#### [TRY IT]
Copy every record verbatim. Leave the pictures out.

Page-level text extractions
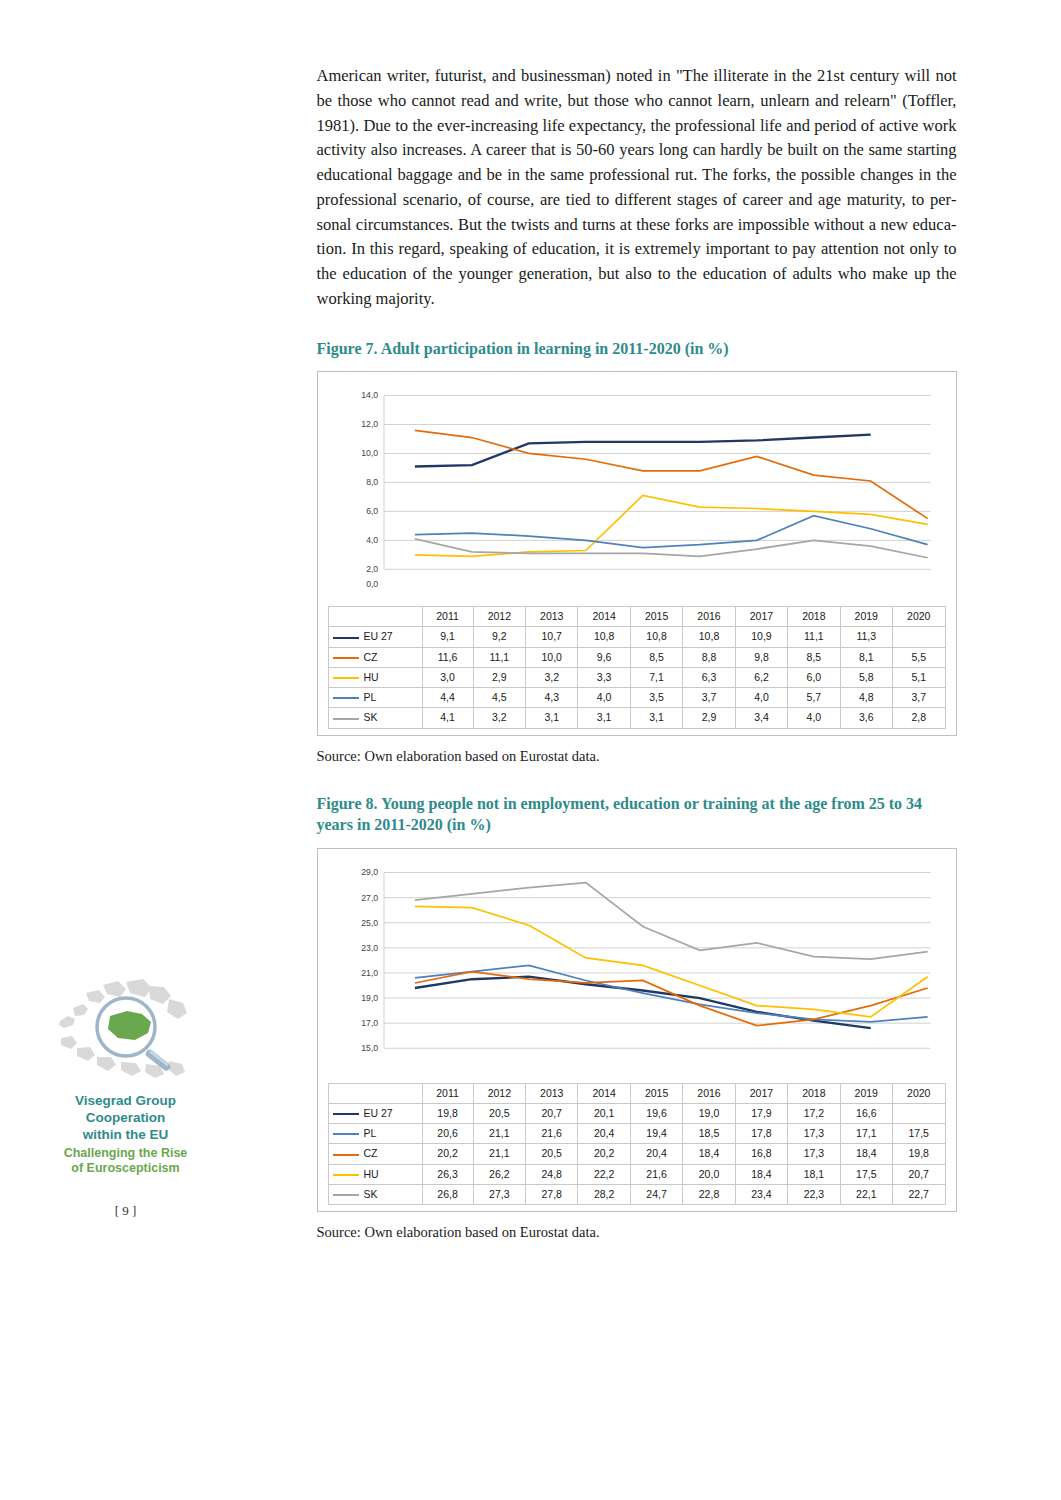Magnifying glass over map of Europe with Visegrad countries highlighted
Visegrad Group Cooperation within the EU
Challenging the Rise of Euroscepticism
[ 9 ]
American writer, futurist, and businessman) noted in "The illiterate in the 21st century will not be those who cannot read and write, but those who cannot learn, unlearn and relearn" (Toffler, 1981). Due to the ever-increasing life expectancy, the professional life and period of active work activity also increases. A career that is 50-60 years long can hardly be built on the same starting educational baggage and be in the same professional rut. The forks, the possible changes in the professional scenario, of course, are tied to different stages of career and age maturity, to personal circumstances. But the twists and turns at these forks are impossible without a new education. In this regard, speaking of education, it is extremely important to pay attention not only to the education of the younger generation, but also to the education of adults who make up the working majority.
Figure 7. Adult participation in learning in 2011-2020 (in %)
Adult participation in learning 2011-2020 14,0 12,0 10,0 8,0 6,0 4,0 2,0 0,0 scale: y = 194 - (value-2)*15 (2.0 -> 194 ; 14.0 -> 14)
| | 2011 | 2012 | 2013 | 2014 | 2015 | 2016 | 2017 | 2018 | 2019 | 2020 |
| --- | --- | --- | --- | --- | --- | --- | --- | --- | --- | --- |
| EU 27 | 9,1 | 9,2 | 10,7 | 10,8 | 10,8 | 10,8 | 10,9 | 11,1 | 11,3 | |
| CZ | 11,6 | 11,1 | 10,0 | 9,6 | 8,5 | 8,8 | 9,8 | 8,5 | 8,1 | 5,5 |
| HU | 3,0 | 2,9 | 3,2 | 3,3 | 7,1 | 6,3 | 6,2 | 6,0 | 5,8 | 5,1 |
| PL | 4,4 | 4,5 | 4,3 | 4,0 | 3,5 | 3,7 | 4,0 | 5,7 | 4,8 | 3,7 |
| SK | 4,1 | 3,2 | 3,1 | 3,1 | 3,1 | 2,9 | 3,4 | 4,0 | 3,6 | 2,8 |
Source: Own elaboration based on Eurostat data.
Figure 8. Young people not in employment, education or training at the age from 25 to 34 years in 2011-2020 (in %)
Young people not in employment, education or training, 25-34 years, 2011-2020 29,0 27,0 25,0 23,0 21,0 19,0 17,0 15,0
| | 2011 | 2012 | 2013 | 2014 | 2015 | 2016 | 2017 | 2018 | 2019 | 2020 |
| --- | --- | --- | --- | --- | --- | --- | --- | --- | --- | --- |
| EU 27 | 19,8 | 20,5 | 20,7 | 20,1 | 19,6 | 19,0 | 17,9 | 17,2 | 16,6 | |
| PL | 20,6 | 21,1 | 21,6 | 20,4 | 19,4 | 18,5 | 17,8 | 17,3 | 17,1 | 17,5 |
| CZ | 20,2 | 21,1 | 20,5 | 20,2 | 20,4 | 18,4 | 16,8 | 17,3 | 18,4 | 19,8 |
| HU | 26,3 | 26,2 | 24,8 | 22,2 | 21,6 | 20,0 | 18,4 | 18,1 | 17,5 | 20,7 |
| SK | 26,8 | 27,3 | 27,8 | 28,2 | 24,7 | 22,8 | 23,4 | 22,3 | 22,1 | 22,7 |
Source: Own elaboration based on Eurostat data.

#### [ANSWER TO THIS PROBLEM]
Magnifying glass over map of Europe with Visegrad countries highlighted
Visegrad Group Cooperation within the EU
Challenging the Rise of Euroscepticism
[ 9 ]
American writer, futurist, and businessman) noted in "The illiterate in the 21st century will not be those who cannot read and write, but those who cannot learn, unlearn and relearn" (Toffler, 1981). Due to the ever-increasing life expectancy, the professional life and period of active work activity also increases. A career that is 50-60 years long can hardly be built on the same starting educational baggage and be in the same professional rut. The forks, the possible changes in the professional scenario, of course, are tied to different stages of career and age maturity, to personal circumstances. But the twists and turns at these forks are impossible without a new education. In this regard, speaking of education, it is extremely important to pay attention not only to the education of the younger generation, but also to the education of adults who make up the working majority.
Figure 7. Adult participation in learning in 2011-2020 (in %)
Adult participation in learning 2011-2020 14,0 12,0 10,0 8,0 6,0 4,0 2,0 0,0 scale: y = 194 - (value-2)*15 (2.0 -> 194 ; 14.0 -> 14)
| | 2011 | 2012 | 2013 | 2014 | 2015 | 2016 | 2017 | 2018 | 2019 | 2020 |
| --- | --- | --- | --- | --- | --- | --- | --- | --- | --- | --- |
| EU 27 | 9,1 | 9,2 | 10,7 | 10,8 | 10,8 | 10,8 | 10,9 | 11,1 | 11,3 | |
| CZ | 11,6 | 11,1 | 10,0 | 9,6 | 8,5 | 8,8 | 9,8 | 8,5 | 8,1 | 5,5 |
| HU | 3,0 | 2,9 | 3,2 | 3,3 | 7,1 | 6,3 | 6,2 | 6,0 | 5,8 | 5,1 |
| PL | 4,4 | 4,5 | 4,3 | 4,0 | 3,5 | 3,7 | 4,0 | 5,7 | 4,8 | 3,7 |
| SK | 4,1 | 3,2 | 3,1 | 3,1 | 3,1 | 2,9 | 3,4 | 4,0 | 3,6 | 2,8 |
Source: Own elaboration based on Eurostat data.
Figure 8. Young people not in employment, education or training at the age from 25 to 34 years in 2011-2020 (in %)
Young people not in employment, education or training, 25-34 years, 2011-2020 29,0 27,0 25,0 23,0 21,0 19,0 17,0 15,0
| | 2011 | 2012 | 2013 | 2014 | 2015 | 2016 | 2017 | 2018 | 2019 | 2020 |
| --- | --- | --- | --- | --- | --- | --- | --- | --- | --- | --- |
| EU 27 | 19,8 | 20,5 | 20,7 | 20,1 | 19,6 | 19,0 | 17,9 | 17,2 | 16,6 | |
| PL | 20,6 | 21,1 | 21,6 | 20,4 | 19,4 | 18,5 | 17,8 | 17,3 | 17,1 | 17,5 |
| CZ | 20,2 | 21,1 | 20,5 | 20,2 | 20,4 | 18,4 | 16,8 | 17,3 | 18,4 | 19,8 |
| HU | 26,3 | 26,2 | 24,8 | 22,2 | 21,6 | 20,0 | 18,4 | 18,1 | 17,5 | 20,7 |
| SK | 26,8 | 27,3 | 27,8 | 28,2 | 24,7 | 22,8 | 23,4 | 22,3 | 22,1 | 22,7 |
Source: Own elaboration based on Eurostat data.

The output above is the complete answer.